Secuencian el genoma de un hongo que afecta a la soja

Investigadores del INTA y la FAUBA lograron describir, por primera vez, el genoma completo de Cercospora kikuchii, un patógeno que afecta el número y peso de los granos en el cultivo de soja.

El conocimiento del genoma del hongo Cercospora kikuchii permite imaginar, en un futuro cercano, el descubrimiento de moléculas fungicidas novedosas y de alto impacto para el control de las enfermedades que provoca.

La doctora Paula Fernández, investigadora del Instituto de Biotecnología del INTA y CONICET, destacó que “es la primera vez que se describe el genoma de Cercospora kikuchii, lo que nos permite conocer el genoma del patógeno que causa la enfermedad de la mancha púrpura de la hoja”.

Los resultados del estudio fueron publicados recientemente en la revista Science. El profesor de la Facultad de Agronomía(UBA) Marcelo Carmona indicó que al describir el genoma se puede revelar mecanismos esenciales de la vida del hongo: “Estamos en condiciones de redescubrir productos, moléculas o agentes de control que puedan llegar a bloquear estos mecanismos que hasta hoy no eran muy conocidos, lo que nos abre una multiplicidad de opciones de estudio”.

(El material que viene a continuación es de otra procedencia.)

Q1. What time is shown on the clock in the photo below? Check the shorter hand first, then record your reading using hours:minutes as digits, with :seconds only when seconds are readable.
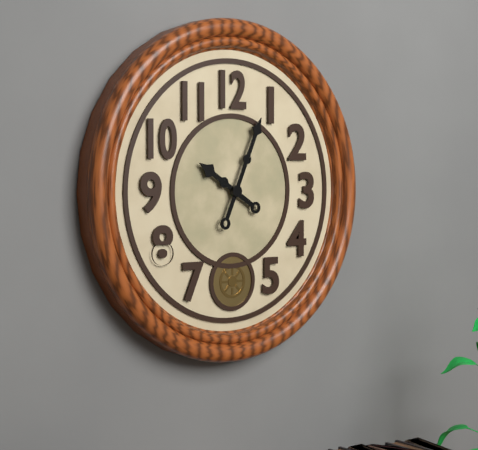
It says 10:04
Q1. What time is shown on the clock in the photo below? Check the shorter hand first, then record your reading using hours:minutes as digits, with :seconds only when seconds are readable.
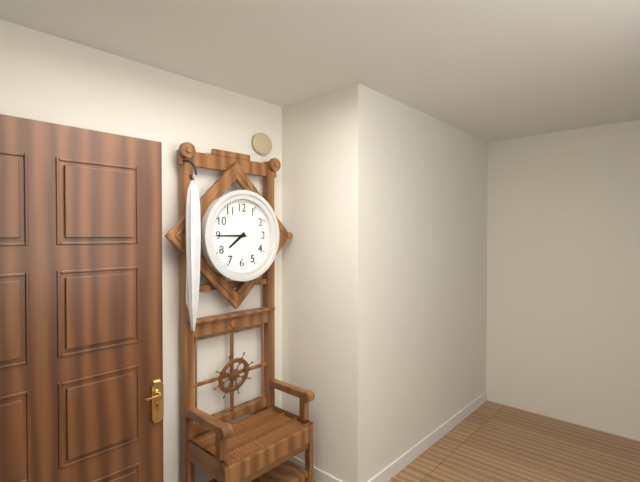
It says 7:45
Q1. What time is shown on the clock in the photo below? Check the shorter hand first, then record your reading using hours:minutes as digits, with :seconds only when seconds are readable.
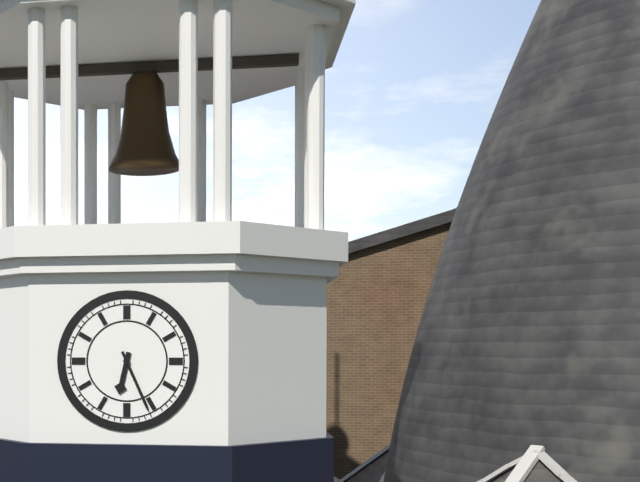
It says 6:26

Con 31.1 millones de pares de bases, el genoma completo de este hongo contiene 14.721 genes. El acceso a esta información aporta conocimiento para el control de las principales enfermedades que afectan a la soja.

El síntoma típico que provoca en los cultivos incluye coloración morada, bronceado a púrpura, con aspecto rugoso. Mientras que en la semilla se manifiesta un manchado morado que va desde pequeñas manchas hasta cubrirla completamente.

Inicialmente, los investigadores de la FAUBA aislaron el patógeno para extraerle el ADN y poder secuenciarlo, mientras que en el Instituto de Biotecnología del INTA se realizó el ensamblado mediante herramientas de bioinformática, tarea comandada por Sergio González.